OCD is a formidable opponent. It’s the sharpest prosecutor, the meanest bully, the dirtiest thug. Arguing, appeasing, or getting into a fight with it won’t work. You’ll lose.
If you suffer from repugnant mental intrusions, you may believe your thoughts are the problem. You’ve probably spent hours, days, or, quite possibly, years trying to reason with them or push them away. One obsession may resolve only to have another one surface. It’s exhausting and demoralizing.
Surprising as it may seem, your thoughts are not the problem. Everyone has thoughts, even bad ones. In a seminal 1978 experiment, psychologists Stanley Rachman and Padmal de Silva found that nearly 90% of the “ordinary” people (that is, a non-clinical population) they sampled admitted to having had occasional thoughts about committing violent crimes, engaging in taboo sexual acts (with children, family members, or animals), blurting out obscenities or racial slurs in public, harming themselves or loved ones, or doing something inappropriate (such as laughing at a funeral). The main differences between these so-called “non-clinical” obsessions and the “clinical” ones of someone with OCD are the frequency of the thoughts, the distress they cause, and the efforts expended (ie, the compulsions) to get rid of them.
British writer David Adam has recently published an excellent memoir, interspersed with fascinating historical accounts of the disorder, about his struggles with OCD, The Man Who Couldn’t Stop: OCD and the True Story of a Life Lost in Thought.

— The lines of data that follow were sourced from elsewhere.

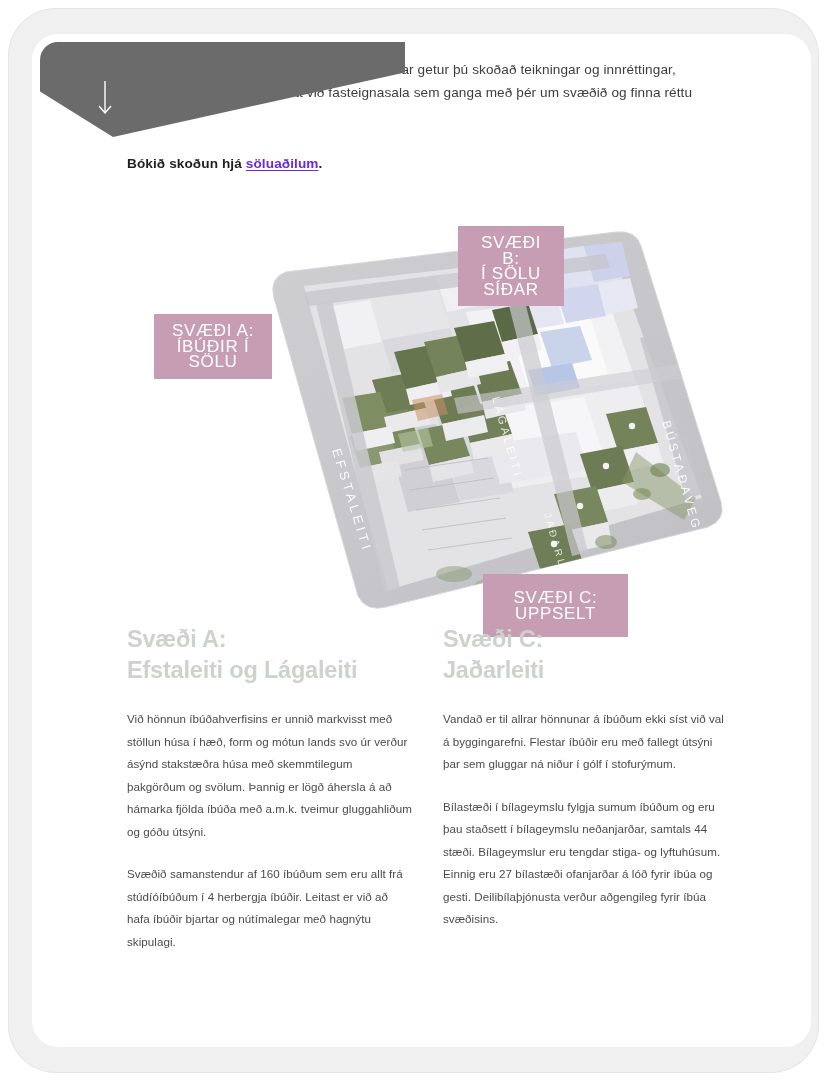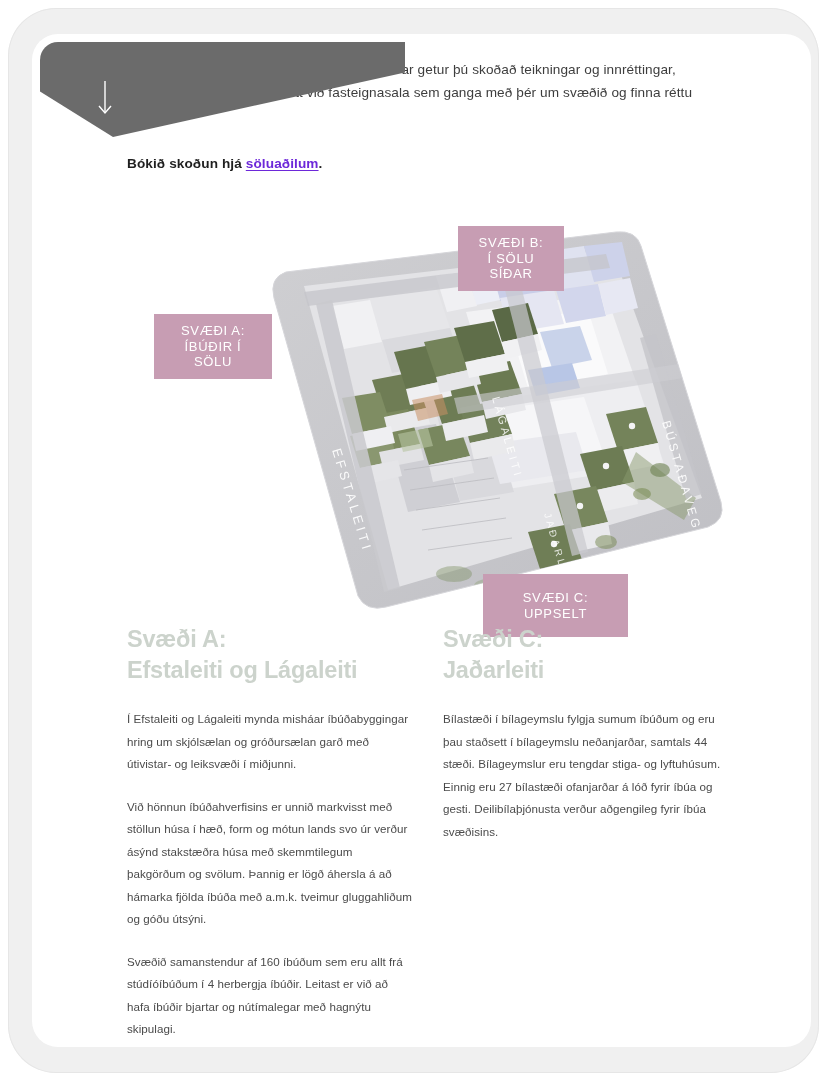--- a/index.html
+++ b/index.html
@@ -85,21 +85,21 @@
     inset: 0;
     background: #ffffff;
     overflow: hidden;
   }
   .map-svg { position: absolute; inset: 0; }
 
   .badge {
     position: absolute;
     background: #c79db3;
     color: #ffffff;
-    font-size: 13px;
+    font-size: 17px;
     letter-spacing: .7px;
     line-height: 15.5px;
     text-align: center;
     padding: 9px 14px;
     z-index: 5;
     white-space: pre-line;
   }
   .badge-a { left: 18px;  top: 112px; width: 118px; }
   .badge-b { left: 322px; top: 24px;  width: 106px; }
   .badge-c { left: 347px; top: 372px; width: 145px; padding: 16px 12px; }
@@ -271,27 +271,27 @@
 
       <div class="badge badge-b"><span>SVÆÐI B:</span><br><span>Í SÖLU SÍÐAR</span></div>
 
       <div class="badge badge-c"><span>SVÆÐI C: UPPSELT</span></div>
     </div>
 
     <div class="columns">
 
       <div class="col">
         <h2 class="col-heading"><span>Svæði A:</span><br><span>Efstaleiti og Lágaleiti</span></h2>
-        <p>Í Efstaleiti og Lágaleiti mynda misháar íbúðabyggingar hring um skjólsælan og gróðursælan garð með útivistar- og leiksvæði í miðjunni.</p>
         <p>Við hönnun íbúðahverfisins er unnið markvisst með stöllun húsa í hæð, form og mótun lands svo úr verður ásýnd stakstæðra húsa með skemmtilegum þakgörðum og svölum. Þannig er lögð áhersla á að hámarka fjölda íbúða með a.m.k. tveimur gluggahliðum og góðu útsýni.</p>
         <p>Svæðið samanstendur af 160 íbúðum sem eru allt frá stúdíóíbúðum í 4 herbergja íbúðir. Leitast er við að hafa íbúðir bjartar og nútímalegar með hagnýtu skipulagi.</p>
 
       </div>
 
       <div class="col">
         <h2 class="col-heading"><span>Svæði C:</span><br><span>Jaðarleiti</span></h2>
+        <p>Vandað er til allrar hönnunar á íbúðum ekki síst við val á byggingarefni. Flestar íbúðir eru með fallegt útsýni þar sem gluggar ná niður í gólf í stofurýmum.</p>
         <p>Bílastæði í bílageymslu fylgja sumum íbúðum og eru þau staðsett í bílageymslu neðanjarðar, samtals 44 stæði. Bílageymslur eru tengdar stiga- og lyftuhúsum. Einnig eru 27 bílastæði ofanjarðar á lóð fyrir íbúa og gesti. Deilibílaþjónusta verður aðgengileg fyrir íbúa svæðisins.</p>
       </div>
 
     </div>
 
   </div>
 </div>
 
 </body></html>

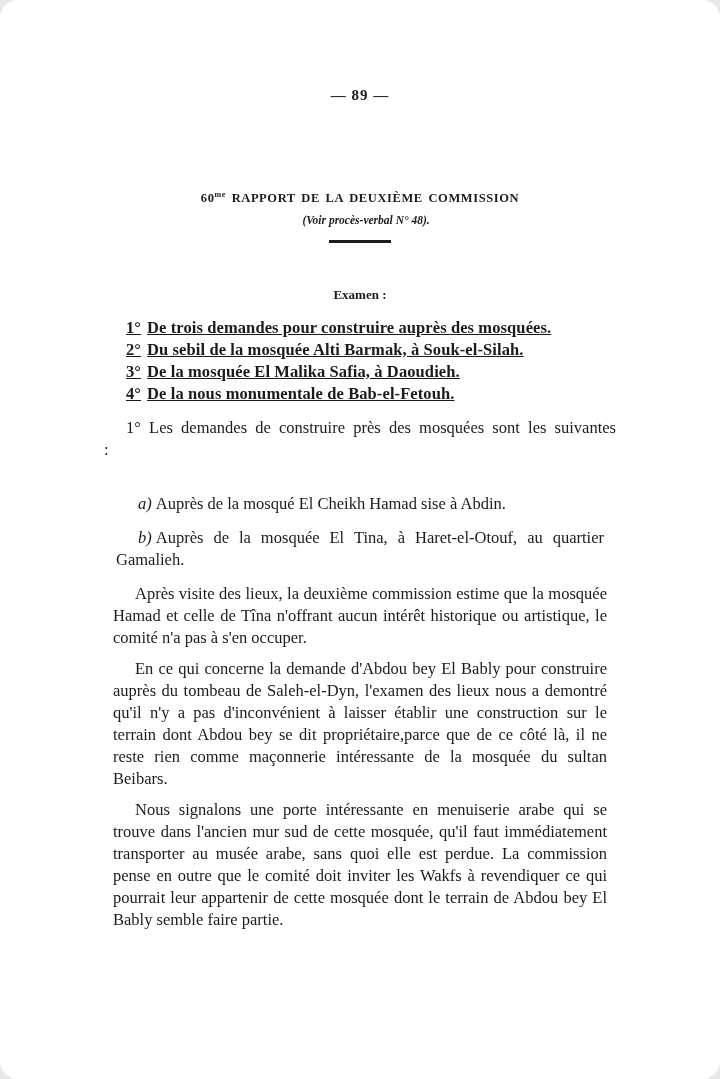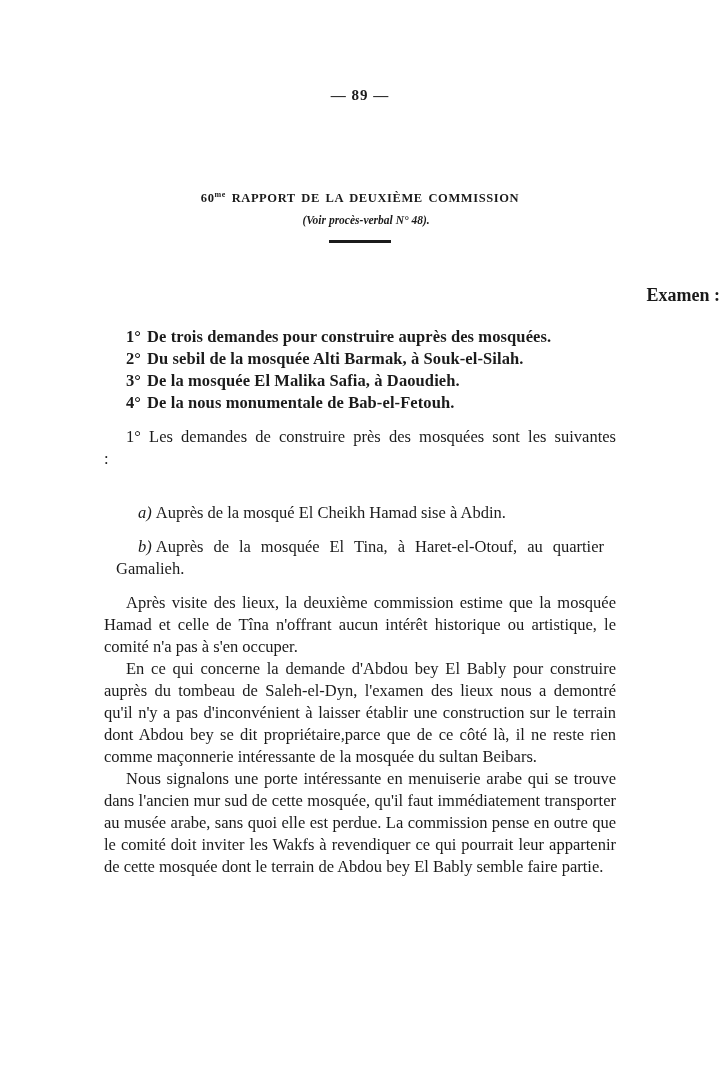--- a/index.html
+++ b/index.html
@@ -5,20 +5,21 @@
   html, body { margin: 0; padding: 0; background: #e8e8e8; }
   .page {
     position: relative;
     width: 720px;
     height: 1079px;
     margin: 0 auto;
     background: #ffffff;
     color: #1b1b1b;
     font-family: "Liberation Serif", "DejaVu Serif", serif;
     overflow: hidden;
+    border-radius: 18px;
   }
   .page-number {
     padding-top: 86px;
     text-align: center;
     font-weight: bold;
     font-size: 15px;
     letter-spacing: 1px;
     line-height: 18px;
   }
   .doc-header { margin-top: 84px; text-align: center; }
@@ -39,53 +40,53 @@
     padding-left: 12px;
   }
   .section-divider {
     width: 62px;
     height: 3px;
     background: #1b1b1b;
     margin: 13px auto 0 auto;
   }
   .examen-heading {
     margin-top: 43px;
-    text-align: right;
+    text-align: center;
     font-weight: bold;
-    font-size: 18px;
+    font-size: 13px;
     line-height: 18px;
   }
   .text-block {
     width: 512px;
     margin: 0 auto;
     font-size: 16.5px;
     line-height: 22px;
   }
-  .agenda { margin-top: 22px; }
+  .agenda { margin-top: 13px; text-decoration: underline; }
   .agenda-item {
     padding-left: 22px;
     font-weight: bold;
     letter-spacing: 0.1px;
   }
   .agenda-item .agenda-num { padding-right: 6px; }
   .intro-paragraph {
     margin: 12px 0 0 0;
     text-indent: 22px;
     text-align: justify;
     word-spacing: 4px;
   }
   .sub-items { margin-top: 32px; }
   .sub-item {
     margin: 12px;
     text-indent: 22px;
     text-align: justify;
   }
   .sub-item .sub-label { font-style: italic; padding-right: 4px; }
   .body-paragraph {
-    margin: 0;
+    margin: 9px;
     text-indent: 22px;
     text-align: justify;
   }
 </style>
 </head>
 <body>
 
 <div class="page">
 
   <div class="page-number">— 89 —</div>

Here is some cutting-edge advice in Adam’s book on how to cope with obsessional thoughts:
“Grit your teeth in the face of your thoughts and for God’s sake be more obstinate, head strong and wilful [sic] than the most stubborn peasant or shrew. Indeed, be harder than an anvil . . .If necessary speak coarsely and disrespectfully like this: Dear devil, if you can’t do better than that, kiss my toe.”
The statement embodies all we’ve learned from evidence-based treatment. It’s exactly the type of approach psychologist Reid Wilson advocates when he talks about “chasing the bogeyman” (I attended a workshop he gave on this treatment method just a few weeks ago).
An up-to-the-minute strategy for dealing with intrusive thoughts. From the 16th century, courtesy of the theologian–and OCD sufferer–Martin Luther.